### PROBLEM DESCRIPTION
Report how many lines in the rows contain the word "являются". Case counts; give the number alone.

━━━━━━━━━━

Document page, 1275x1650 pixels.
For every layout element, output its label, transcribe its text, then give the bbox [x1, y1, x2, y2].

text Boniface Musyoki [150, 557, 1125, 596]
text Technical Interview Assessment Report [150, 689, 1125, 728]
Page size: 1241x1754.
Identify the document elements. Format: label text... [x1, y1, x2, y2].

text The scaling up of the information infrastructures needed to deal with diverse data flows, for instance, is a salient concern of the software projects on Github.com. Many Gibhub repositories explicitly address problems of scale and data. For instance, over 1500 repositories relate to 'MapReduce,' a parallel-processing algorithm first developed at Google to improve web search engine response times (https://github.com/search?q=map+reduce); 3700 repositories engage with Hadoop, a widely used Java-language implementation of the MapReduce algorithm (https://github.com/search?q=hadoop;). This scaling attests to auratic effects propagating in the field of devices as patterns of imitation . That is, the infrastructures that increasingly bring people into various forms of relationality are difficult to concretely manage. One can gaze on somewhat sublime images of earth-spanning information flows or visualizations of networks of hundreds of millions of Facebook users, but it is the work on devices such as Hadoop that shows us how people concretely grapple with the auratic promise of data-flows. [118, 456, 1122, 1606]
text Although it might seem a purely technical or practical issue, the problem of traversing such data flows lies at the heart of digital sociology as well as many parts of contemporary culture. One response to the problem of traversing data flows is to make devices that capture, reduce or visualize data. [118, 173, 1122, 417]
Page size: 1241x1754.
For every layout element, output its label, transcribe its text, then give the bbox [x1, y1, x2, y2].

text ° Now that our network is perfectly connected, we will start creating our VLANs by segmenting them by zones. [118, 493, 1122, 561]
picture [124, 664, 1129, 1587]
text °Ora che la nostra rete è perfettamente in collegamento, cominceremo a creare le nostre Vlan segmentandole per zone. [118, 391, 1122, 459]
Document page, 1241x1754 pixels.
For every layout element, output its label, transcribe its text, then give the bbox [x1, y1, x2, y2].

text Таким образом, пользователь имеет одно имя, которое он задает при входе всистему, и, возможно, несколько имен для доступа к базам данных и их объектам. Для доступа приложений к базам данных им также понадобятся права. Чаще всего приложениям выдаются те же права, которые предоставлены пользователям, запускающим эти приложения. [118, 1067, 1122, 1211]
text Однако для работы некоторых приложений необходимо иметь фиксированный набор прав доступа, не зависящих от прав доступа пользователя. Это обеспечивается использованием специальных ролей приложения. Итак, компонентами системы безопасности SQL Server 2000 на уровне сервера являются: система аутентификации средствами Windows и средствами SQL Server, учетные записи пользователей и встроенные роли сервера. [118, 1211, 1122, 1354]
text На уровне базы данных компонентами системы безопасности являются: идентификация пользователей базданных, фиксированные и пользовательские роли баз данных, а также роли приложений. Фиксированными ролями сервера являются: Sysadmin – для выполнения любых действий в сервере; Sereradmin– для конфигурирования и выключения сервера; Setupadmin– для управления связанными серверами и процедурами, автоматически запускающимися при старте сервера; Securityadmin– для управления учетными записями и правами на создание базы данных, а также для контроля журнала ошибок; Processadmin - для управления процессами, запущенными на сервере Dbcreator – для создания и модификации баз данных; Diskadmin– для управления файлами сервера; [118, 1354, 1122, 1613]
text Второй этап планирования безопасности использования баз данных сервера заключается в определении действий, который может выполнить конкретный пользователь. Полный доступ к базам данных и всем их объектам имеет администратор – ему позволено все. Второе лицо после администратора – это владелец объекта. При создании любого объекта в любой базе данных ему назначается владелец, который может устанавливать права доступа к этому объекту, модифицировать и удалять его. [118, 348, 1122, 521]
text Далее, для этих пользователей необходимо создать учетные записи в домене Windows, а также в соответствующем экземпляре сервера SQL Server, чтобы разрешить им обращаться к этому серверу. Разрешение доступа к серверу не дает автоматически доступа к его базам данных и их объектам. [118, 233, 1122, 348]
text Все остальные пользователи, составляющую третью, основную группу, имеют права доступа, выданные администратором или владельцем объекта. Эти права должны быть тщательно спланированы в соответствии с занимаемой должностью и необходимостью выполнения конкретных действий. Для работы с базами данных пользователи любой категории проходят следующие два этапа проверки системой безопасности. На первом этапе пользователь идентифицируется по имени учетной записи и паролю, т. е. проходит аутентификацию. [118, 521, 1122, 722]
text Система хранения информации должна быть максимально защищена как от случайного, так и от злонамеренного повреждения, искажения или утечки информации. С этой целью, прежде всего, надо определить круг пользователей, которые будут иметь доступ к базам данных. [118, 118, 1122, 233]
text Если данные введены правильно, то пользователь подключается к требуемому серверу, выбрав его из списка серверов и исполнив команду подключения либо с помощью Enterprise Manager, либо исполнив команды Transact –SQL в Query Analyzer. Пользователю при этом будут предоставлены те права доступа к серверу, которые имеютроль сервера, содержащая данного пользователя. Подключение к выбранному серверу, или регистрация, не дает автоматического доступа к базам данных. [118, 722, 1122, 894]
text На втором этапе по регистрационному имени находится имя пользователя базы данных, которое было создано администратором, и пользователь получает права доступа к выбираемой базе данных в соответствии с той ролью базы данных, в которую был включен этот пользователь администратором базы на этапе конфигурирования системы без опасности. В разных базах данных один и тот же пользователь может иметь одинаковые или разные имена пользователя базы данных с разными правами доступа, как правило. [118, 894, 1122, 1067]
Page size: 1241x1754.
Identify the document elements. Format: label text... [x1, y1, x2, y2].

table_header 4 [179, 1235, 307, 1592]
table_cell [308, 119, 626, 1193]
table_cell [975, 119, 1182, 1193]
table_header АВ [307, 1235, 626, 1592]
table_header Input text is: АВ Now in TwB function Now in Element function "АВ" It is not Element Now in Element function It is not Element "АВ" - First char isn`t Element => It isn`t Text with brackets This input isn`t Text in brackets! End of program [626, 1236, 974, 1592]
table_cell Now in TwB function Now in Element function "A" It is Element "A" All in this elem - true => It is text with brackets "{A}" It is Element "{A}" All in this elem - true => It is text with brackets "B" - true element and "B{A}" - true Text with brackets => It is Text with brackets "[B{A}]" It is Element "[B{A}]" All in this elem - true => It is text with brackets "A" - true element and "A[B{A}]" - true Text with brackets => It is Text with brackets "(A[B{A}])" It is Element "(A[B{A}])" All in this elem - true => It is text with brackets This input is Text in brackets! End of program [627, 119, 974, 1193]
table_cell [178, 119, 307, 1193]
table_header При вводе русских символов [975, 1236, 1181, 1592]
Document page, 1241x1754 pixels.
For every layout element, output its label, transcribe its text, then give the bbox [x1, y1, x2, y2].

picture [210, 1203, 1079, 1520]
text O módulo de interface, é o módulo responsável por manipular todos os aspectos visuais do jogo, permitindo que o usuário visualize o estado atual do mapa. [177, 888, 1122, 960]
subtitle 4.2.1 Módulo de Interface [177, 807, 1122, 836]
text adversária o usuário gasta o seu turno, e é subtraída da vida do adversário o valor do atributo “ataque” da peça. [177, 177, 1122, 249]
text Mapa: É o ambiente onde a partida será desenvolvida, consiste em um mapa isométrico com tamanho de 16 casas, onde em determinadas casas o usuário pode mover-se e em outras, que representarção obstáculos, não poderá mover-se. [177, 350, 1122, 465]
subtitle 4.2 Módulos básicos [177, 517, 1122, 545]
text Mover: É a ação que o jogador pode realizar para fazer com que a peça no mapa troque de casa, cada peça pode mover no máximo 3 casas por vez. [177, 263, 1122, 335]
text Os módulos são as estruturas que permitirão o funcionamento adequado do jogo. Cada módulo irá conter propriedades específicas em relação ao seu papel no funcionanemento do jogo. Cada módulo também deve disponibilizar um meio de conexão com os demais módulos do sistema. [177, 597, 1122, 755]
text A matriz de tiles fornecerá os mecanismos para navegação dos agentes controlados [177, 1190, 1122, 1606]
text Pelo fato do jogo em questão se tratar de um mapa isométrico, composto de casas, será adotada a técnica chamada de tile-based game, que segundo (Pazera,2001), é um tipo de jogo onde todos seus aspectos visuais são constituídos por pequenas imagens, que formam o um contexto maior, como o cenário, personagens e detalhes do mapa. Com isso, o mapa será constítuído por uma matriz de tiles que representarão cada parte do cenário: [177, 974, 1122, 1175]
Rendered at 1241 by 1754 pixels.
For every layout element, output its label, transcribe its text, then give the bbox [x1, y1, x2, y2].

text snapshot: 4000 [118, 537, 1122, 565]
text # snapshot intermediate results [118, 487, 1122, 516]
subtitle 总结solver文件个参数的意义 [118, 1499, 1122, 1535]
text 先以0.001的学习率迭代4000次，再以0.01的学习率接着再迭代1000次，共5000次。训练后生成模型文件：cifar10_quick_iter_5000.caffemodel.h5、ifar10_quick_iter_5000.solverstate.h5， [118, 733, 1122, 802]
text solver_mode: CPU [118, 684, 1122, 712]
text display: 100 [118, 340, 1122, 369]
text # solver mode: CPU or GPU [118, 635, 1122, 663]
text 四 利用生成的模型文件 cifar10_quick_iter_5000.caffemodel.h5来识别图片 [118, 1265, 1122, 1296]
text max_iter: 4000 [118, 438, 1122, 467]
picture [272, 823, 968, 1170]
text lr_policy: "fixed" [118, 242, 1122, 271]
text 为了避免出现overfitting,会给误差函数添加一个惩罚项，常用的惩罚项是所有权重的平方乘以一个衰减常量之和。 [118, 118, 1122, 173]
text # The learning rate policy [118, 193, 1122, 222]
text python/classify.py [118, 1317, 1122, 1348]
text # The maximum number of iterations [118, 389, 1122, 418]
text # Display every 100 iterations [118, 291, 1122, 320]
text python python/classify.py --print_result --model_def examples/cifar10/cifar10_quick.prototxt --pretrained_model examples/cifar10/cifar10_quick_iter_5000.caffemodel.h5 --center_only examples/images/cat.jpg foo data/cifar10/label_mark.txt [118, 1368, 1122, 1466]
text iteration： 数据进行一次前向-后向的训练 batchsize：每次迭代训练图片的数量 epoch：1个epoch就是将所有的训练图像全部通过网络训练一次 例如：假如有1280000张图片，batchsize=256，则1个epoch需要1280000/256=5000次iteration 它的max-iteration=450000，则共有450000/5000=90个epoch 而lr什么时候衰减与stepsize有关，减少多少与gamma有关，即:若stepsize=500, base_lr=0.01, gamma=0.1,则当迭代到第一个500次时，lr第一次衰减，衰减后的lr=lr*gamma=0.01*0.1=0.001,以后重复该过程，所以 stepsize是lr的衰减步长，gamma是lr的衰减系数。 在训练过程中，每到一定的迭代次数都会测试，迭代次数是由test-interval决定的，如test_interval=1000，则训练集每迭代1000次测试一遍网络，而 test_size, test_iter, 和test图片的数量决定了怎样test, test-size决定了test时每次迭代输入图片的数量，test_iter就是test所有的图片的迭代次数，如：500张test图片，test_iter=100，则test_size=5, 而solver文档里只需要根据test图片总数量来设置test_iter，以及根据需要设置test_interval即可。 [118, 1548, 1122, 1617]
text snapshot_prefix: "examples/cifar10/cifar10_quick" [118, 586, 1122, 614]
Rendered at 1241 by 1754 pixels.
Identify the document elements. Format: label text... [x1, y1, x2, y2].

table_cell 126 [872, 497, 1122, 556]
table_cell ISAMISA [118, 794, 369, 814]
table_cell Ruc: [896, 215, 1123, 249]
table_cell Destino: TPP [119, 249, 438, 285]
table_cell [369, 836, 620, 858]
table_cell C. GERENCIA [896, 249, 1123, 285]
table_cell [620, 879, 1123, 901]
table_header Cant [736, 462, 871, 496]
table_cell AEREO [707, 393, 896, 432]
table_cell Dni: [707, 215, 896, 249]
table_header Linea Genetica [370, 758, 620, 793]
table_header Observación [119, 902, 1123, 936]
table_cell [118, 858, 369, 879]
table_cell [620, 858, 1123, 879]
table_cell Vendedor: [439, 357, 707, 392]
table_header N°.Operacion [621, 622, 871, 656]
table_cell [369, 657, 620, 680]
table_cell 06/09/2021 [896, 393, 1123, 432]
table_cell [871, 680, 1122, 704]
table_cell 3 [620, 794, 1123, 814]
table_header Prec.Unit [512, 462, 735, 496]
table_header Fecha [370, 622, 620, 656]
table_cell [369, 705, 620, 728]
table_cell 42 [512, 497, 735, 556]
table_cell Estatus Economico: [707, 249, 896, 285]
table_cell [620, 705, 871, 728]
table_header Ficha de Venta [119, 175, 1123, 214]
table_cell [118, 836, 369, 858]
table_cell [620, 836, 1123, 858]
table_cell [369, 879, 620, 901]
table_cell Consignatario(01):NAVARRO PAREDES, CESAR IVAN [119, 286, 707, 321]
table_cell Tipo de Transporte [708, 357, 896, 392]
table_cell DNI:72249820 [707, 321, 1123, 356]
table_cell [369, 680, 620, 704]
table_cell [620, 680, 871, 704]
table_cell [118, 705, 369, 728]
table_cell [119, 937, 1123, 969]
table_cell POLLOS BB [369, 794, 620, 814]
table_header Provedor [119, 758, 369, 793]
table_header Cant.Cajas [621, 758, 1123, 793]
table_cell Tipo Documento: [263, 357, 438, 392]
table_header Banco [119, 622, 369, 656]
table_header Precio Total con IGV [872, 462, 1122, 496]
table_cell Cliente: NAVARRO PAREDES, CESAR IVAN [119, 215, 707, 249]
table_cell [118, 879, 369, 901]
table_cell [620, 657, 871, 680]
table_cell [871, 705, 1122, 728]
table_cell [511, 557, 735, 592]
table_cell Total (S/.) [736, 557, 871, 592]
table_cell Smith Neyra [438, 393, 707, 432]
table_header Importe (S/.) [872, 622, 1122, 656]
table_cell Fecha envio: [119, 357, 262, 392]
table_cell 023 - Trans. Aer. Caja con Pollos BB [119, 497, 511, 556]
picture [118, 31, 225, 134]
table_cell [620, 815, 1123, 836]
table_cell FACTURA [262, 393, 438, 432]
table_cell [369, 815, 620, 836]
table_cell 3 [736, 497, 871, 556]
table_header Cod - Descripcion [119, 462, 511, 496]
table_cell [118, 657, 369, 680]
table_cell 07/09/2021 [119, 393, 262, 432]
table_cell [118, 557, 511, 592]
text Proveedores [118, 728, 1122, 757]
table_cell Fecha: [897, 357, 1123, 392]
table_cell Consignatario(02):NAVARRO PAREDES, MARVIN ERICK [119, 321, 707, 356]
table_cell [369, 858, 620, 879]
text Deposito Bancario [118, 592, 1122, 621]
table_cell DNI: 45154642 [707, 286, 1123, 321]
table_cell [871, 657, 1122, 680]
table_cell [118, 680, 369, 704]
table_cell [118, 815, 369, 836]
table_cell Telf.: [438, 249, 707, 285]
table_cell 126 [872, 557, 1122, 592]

━━━━━━━━━━

### CORRECT RESPONSE
2